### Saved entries
--- START ---
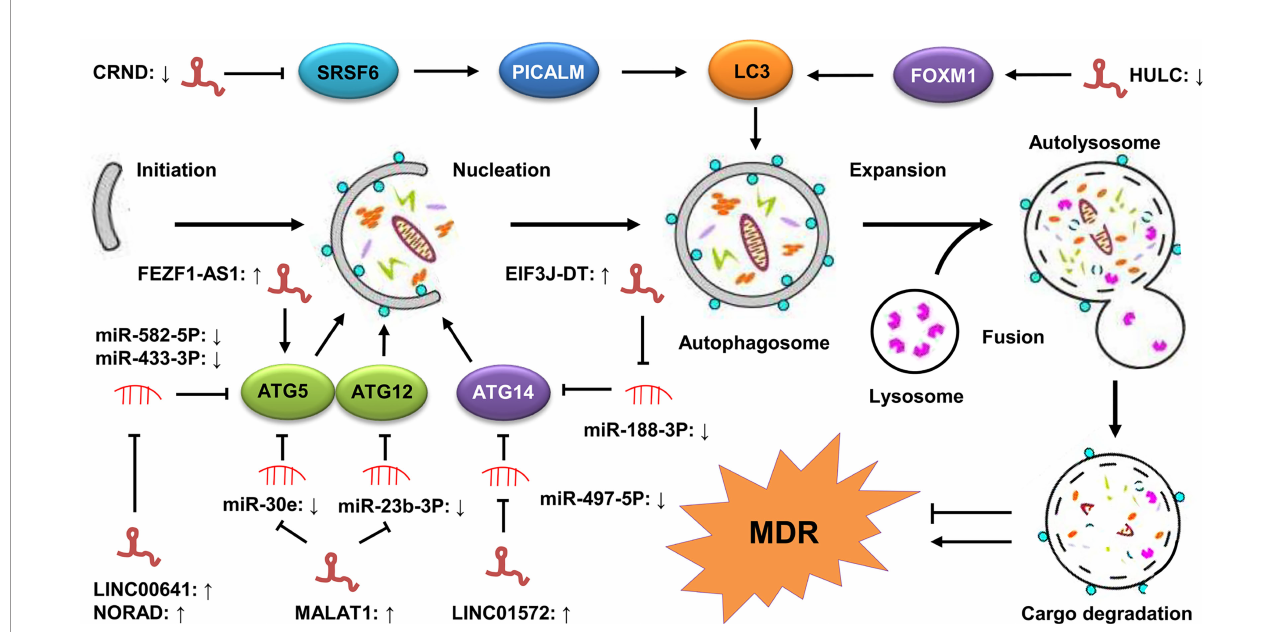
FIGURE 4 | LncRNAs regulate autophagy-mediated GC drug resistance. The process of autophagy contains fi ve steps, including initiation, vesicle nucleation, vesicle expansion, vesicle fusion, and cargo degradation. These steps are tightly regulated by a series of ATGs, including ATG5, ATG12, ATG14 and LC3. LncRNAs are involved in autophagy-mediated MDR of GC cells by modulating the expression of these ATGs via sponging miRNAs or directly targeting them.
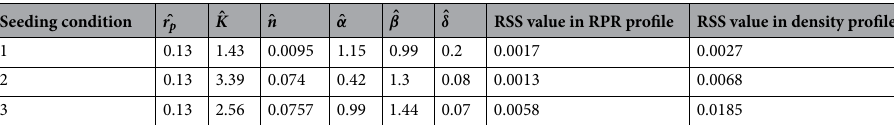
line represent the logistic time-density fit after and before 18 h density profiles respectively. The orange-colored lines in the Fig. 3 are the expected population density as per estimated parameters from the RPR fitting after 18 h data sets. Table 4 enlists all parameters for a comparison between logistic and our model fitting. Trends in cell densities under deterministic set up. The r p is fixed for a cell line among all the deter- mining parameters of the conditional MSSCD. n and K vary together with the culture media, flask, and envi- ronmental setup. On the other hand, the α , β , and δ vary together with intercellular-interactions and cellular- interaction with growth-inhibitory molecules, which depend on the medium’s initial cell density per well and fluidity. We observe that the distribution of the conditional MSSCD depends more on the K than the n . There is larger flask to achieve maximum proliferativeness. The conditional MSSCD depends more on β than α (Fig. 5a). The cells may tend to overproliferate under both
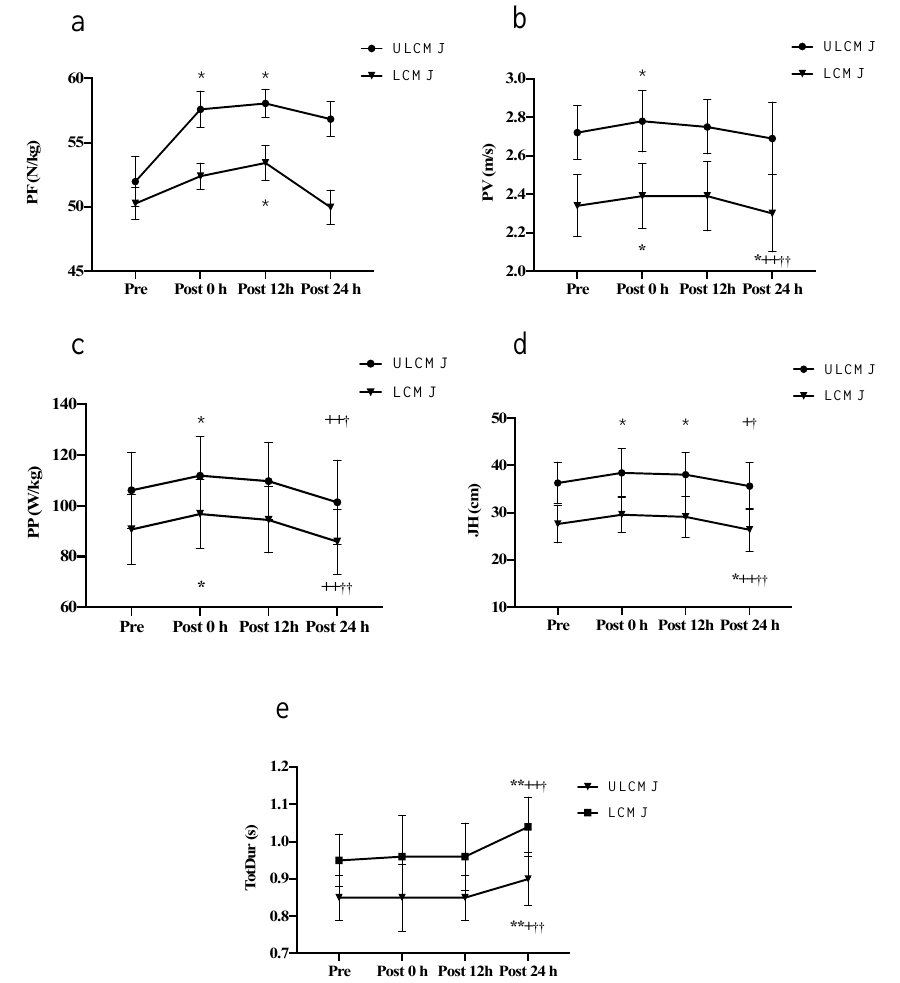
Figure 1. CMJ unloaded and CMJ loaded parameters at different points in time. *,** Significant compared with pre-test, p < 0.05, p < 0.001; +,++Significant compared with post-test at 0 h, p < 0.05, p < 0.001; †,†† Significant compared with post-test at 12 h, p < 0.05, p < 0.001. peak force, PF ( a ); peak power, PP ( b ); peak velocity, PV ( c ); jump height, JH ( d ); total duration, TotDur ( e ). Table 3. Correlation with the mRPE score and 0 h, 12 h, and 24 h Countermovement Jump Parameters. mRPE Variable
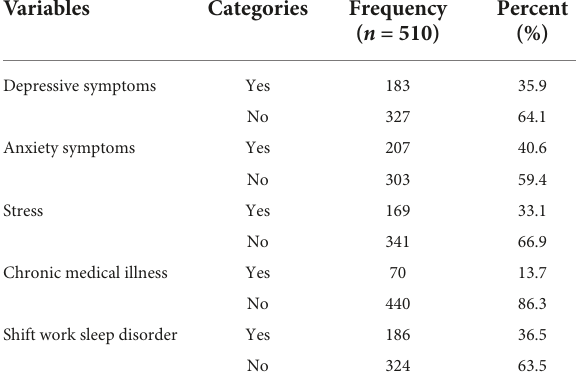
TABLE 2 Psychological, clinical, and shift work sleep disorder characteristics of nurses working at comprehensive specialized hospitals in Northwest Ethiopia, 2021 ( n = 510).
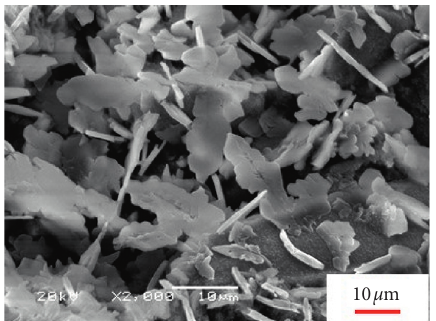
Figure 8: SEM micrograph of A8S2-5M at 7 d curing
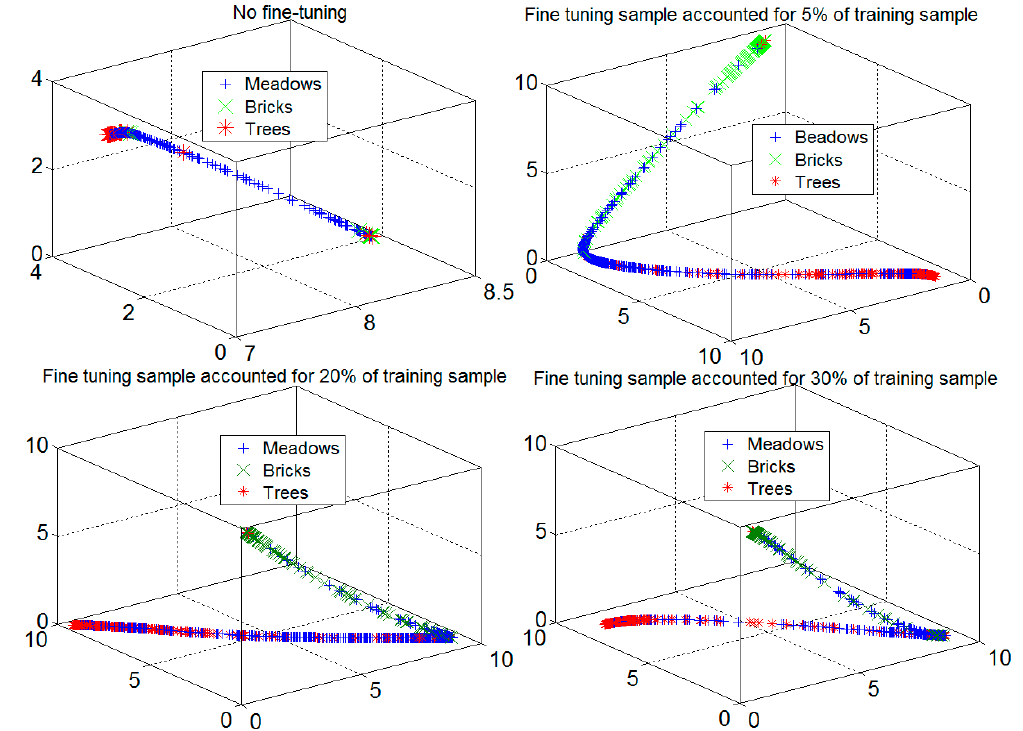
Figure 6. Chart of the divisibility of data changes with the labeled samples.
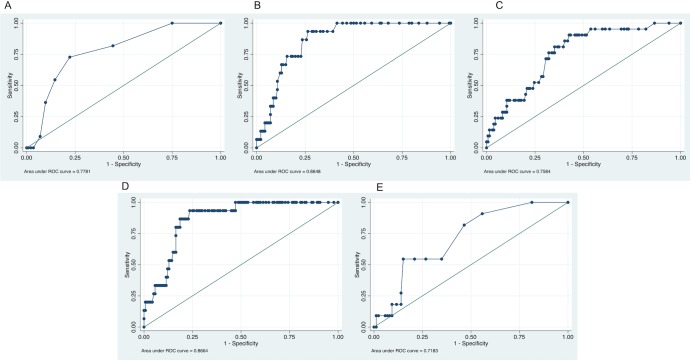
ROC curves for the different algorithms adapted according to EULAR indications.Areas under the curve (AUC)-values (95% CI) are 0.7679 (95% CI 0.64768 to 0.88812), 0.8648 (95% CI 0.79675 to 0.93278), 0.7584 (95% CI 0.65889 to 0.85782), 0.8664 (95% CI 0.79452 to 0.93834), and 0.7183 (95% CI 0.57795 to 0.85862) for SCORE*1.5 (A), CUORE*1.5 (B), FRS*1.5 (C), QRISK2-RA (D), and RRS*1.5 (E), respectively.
--- END ---
### YOUR OBJECTIVE
Print the records above verbatim, pictures excluded.

### OUTPUT
FIGURE 4 | LncRNAs regulate autophagy-mediated GC drug resistance. The process of autophagy contains fi ve steps, including initiation, vesicle nucleation, vesicle expansion, vesicle fusion, and cargo degradation. These steps are tightly regulated by a series of ATGs, including ATG5, ATG12, ATG14 and LC3. LncRNAs are involved in autophagy-mediated MDR of GC cells by modulating the expression of these ATGs via sponging miRNAs or directly targeting them.
line represent the logistic time-density fit after and before 18 h density profiles respectively. The orange-colored lines in the Fig. 3 are the expected population density as per estimated parameters from the RPR fitting after 18 h data sets. Table 4 enlists all parameters for a comparison between logistic and our model fitting. Trends in cell densities under deterministic set up. The r p is fixed for a cell line among all the deter- mining parameters of the conditional MSSCD. n and K vary together with the culture media, flask, and envi- ronmental setup. On the other hand, the α , β , and δ vary together with intercellular-interactions and cellular- interaction with growth-inhibitory molecules, which depend on the medium’s initial cell density per well and fluidity. We observe that the distribution of the conditional MSSCD depends more on the K than the n . There is larger flask to achieve maximum proliferativeness. The conditional MSSCD depends more on β than α (Fig. 5a). The cells may tend to overproliferate under both
Figure 1. CMJ unloaded and CMJ loaded parameters at different points in time. *,** Significant compared with pre-test, p < 0.05, p < 0.001; +,++Significant compared with post-test at 0 h, p < 0.05, p < 0.001; †,†† Significant compared with post-test at 12 h, p < 0.05, p < 0.001. peak force, PF ( a ); peak power, PP ( b ); peak velocity, PV ( c ); jump height, JH ( d ); total duration, TotDur ( e ). Table 3. Correlation with the mRPE score and 0 h, 12 h, and 24 h Countermovement Jump Parameters. mRPE Variable
TABLE 2 Psychological, clinical, and shift work sleep disorder characteristics of nurses working at comprehensive specialized hospitals in Northwest Ethiopia, 2021 ( n = 510).
Figure 8: SEM micrograph of A8S2-5M at 7 d curing
Figure 6. Chart of the divisibility of data changes with the labeled samples.
ROC curves for the different algorithms adapted according to EULAR indications.Areas under the curve (AUC)-values (95% CI) are 0.7679 (95% CI 0.64768 to 0.88812), 0.8648 (95% CI 0.79675 to 0.93278), 0.7584 (95% CI 0.65889 to 0.85782), 0.8664 (95% CI 0.79452 to 0.93834), and 0.7183 (95% CI 0.57795 to 0.85862) for SCORE*1.5 (A), CUORE*1.5 (B), FRS*1.5 (C), QRISK2-RA (D), and RRS*1.5 (E), respectively.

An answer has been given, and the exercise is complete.